虽然难得回趟申城,但想想发现,她也没什么亲人要见。
晚饭是去邢野家蹭的。
念瑶上初中时爸爸去世,妈妈又常年不在,她几乎有一半的时间都在邢野家里蹭饭。
邢野有一个很美满的家庭,他性格好,人缘也好,又高又帅,做题又快。戴着学霸的光环,过着不良少年的潇洒日子,一度让念瑶非常羡慕。
可他却满不在乎。
反而抱怨爸妈管得太多,羡慕念瑶没人管教。抱怨题目简单无趣,羡慕念瑶考个九十八分都能开心半年。
甚至抱怨追求者太多,扰他清闲,说自己特别羡慕念瑶这种“平凡而不起眼的生活”。
……典型的欠。
她念瑶也是有人追的好吗!
叔叔阿姨从邢野那听说念瑶结婚,十分挂念。总担心她年轻单纯,会不会被外面的野男人骗。
饭桌上,邢野对此表示肯定:“是挺野的。她那结婚对象,啧啧,一般人可驾驭不住。”
念瑶掀他一个白眼。
她没告诉叔叔阿姨,她的结婚对象是谁。只说他是做生意的,平时很忙,他们也是机缘巧合才会在一起。
邢叔高兴,特地开了瓶茅台庆祝。喝得高了,摇摇晃晃,还要逞强去厨房给她盛汤,怎么拦都拦不住:
“小瑶你记住,对你不好的男人,再有钱也不能要!”
念瑶乖乖捧碗喝汤,连连说好。
邢叔又干了一杯,给念瑶碗里夹了个大鸡腿:“小瑶你记住,不听老婆话的男人也不能要!”
念瑶边喝汤边吃鸡腿,连连说好。
邢叔又干了一杯,回屋鬼鬼祟祟,忽然掏出个大红包:“小瑶你记住,这儿就是你家,叔叔永远都欢迎你!”
念瑶十分感动,但红包决不能收。她为难地朝邢野使眼色,想他帮忙劝劝,谁知这没良心的非但不拦,反而美滋滋在一旁看戏。边看边拱火说:“念瑶你别太客气!我替爸妈祝你们百年好合,情比金坚啊!”
念瑶气得牙痒,深呼吸保持微笑。
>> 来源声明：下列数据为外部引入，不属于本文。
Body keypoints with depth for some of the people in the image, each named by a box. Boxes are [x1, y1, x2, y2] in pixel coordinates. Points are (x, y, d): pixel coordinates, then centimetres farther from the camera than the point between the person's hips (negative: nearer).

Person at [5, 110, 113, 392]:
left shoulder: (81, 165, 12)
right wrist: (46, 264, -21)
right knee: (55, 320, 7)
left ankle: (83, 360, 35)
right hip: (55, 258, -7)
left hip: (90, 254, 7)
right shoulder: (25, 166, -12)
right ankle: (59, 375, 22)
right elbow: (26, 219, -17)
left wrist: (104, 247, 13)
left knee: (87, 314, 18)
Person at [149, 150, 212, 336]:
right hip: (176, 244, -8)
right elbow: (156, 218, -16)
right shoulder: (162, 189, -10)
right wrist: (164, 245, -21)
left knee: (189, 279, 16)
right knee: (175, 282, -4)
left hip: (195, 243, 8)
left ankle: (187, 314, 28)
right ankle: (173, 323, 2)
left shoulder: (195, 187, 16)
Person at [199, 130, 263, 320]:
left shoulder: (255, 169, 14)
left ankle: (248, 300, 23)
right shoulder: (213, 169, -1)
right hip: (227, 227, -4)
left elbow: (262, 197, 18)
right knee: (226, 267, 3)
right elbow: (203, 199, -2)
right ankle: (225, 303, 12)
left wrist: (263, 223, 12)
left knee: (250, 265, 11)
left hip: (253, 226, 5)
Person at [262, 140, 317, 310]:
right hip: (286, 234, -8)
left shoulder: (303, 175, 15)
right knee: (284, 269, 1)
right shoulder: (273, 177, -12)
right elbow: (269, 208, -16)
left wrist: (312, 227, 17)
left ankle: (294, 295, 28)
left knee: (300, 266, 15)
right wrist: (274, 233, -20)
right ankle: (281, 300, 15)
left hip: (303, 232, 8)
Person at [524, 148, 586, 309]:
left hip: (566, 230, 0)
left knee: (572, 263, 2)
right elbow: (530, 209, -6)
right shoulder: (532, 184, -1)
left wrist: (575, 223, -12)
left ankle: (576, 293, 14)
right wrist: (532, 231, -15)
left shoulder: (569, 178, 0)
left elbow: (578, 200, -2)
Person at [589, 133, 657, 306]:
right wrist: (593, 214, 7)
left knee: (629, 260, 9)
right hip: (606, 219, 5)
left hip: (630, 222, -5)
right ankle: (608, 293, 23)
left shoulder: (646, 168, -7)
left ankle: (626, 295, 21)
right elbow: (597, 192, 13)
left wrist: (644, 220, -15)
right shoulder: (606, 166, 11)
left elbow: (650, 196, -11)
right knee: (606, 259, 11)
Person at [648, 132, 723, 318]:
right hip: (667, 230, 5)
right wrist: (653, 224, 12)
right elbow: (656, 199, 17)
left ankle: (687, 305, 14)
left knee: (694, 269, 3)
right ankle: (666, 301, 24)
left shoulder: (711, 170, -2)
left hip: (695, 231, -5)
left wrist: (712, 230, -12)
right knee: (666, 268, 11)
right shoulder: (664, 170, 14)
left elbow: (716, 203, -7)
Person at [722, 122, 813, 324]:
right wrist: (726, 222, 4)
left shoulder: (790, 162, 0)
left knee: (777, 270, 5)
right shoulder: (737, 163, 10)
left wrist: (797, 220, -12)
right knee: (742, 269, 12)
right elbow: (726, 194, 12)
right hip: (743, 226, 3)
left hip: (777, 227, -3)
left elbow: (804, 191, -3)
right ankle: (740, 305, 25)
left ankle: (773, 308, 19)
抬头时冷不丁眼神一变,嘴角上扬,笑得邢野背后发凉。
邢野见过这表情的。
当年念瑶提议去教导主任办公室偷周末作业的时候就是这种表情!
念瑶温柔地替叔叔顺气,扶着他转过半身,朝向邢野:“叔叔,那你说,什么样的男人才比较好呀?”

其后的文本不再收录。